Parts of a Writer’s Brain

Reflection and Making Sense of Today’s Publishing Environment

by Natalie Bright

 

A Publisher’s Weekly article announced deluxe hardcover editions for 20 of Marguerite Henry’s novels for middle grade readers beginning this fall. The repackaging will include the original artwork by Wesley Dennis which were missing from some of the paperback editions. I have a treasured first-edition copy of SAN DOMINGO, published 1972. Part of me is jumping for joy that generations of readers will be able to discover these wonderful historicals. I’ll definitely be adding them to my home library, and what a perfect gift for a few horse-loving young people I know.

Business-Minded Part

The practical, business side of my brain completely understands the need to make low risk decisions. Selling books is a profitable business. Marketing professionals generate statistical analysis to determine what consumers will buy, knowing what the marketplace will embrace. As a business owner, I understand first-hand the pressures of having families depend on your ability to be profitable and to make payroll. This side of me also sympathizes with frustrated agents who are out there beating the bushes to tout stories in an industry that sometimes embraces work generated four decades ago. Taking chances on an unknown is risky.

Literary Fan Part

The artsy, fictional part of me will never understand the business side of this game. During the past month, I’ve attended two writer’s conferences where I’ve heard numerous unique and wonderful story ideas. Granted, they involve writers at various stages in their careers, but the point is these folks are working hard at learning their craft and creating original material. The ideas and creativity of today’s writers inspires me. I really want to read their work someday, any yet they’re continually dismissed and denied.

The Writing Part

The creative part feels dark and powerless. I realize how little control we have over our chosen profession. On some days my heart is crushed and my willingness to keep submitting is very much annoyed.

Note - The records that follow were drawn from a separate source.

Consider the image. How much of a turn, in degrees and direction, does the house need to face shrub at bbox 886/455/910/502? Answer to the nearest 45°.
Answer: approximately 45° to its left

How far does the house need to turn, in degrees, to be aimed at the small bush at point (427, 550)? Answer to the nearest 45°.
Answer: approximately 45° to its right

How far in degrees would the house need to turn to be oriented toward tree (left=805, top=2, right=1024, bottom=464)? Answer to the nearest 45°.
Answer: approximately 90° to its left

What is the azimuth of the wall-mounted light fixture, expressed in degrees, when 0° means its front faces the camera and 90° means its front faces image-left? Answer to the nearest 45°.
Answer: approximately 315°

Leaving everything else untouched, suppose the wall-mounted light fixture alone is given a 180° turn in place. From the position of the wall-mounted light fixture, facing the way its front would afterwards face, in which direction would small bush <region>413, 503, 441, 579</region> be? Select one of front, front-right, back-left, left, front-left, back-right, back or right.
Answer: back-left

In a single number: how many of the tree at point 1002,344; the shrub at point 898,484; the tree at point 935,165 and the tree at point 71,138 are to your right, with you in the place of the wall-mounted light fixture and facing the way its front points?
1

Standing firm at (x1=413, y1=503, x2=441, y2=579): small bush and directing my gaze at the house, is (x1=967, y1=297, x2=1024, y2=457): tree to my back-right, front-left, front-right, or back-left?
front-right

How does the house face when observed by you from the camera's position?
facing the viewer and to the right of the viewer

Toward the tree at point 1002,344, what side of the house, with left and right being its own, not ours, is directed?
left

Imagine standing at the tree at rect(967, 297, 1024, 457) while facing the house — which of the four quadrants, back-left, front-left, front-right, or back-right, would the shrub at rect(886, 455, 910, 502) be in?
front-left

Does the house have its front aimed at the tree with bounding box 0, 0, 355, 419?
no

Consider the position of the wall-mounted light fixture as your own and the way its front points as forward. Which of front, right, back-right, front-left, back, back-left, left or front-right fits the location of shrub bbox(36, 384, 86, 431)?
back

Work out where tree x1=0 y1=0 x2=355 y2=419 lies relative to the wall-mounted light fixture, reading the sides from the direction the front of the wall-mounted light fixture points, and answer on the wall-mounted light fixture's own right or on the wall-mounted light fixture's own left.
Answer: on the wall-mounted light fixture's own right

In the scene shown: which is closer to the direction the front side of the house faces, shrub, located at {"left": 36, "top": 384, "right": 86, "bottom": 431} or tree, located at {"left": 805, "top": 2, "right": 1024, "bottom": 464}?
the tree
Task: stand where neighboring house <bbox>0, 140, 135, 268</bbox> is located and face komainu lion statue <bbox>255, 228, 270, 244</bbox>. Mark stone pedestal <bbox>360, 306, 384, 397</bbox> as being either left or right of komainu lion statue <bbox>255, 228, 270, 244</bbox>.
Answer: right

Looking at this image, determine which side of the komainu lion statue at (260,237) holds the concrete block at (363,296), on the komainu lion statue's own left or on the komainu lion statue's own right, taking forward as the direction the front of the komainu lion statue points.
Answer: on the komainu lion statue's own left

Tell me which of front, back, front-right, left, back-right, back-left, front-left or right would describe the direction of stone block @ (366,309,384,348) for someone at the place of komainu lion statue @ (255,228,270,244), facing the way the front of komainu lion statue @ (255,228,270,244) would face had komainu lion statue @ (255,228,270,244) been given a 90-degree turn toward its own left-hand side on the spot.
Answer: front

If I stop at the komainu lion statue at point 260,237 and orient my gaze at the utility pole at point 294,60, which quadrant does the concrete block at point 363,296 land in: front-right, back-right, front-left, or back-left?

There are other days, rising from the dark side, that are filled with hope. The joy of words transforms me, I disappear into my WIP and I don’t want to come back to the reality of life. The story drives me to keep going. One feisty character in particular will not leave me alone. My super agent likes her too and is working hard to find her a home. I’m BUSTING to tell middle grade schools, book fairs, and cowboy symposiums about Silver Belle’s wild west. Right now. Today.

Patience: a willingness to suppress annoyance

when confronted with delay.

 

The Big Picture Part

In this crazy time of publishing I force myself to take a breath, step back and consider the big picture. In my mind, the big picture continues to be our ability to write a great story. As readers, we can find great stories as well via any medium you choose. Whether it’s indie published or traditional, if you discovered a gem by one of today’s authors, tweet or post a review so that other readers can discover their work too. It only takes a few seconds.

As an author, if you are absolutely committed to the craft and the story that only you can create, put aside your emotional artsy self, find your business cap and consider all of the options available for publishing your work. Best of luck on your journey.

In the meantime, I’ll be anxiously anticipating the re-release of Marguerite Henry’s wonderful books and I’ll keep writing the stories that are occupying the space inside of my head. Writers write.

 Perseverance: steady persistence in a course of action,

especially in spite of discouragement.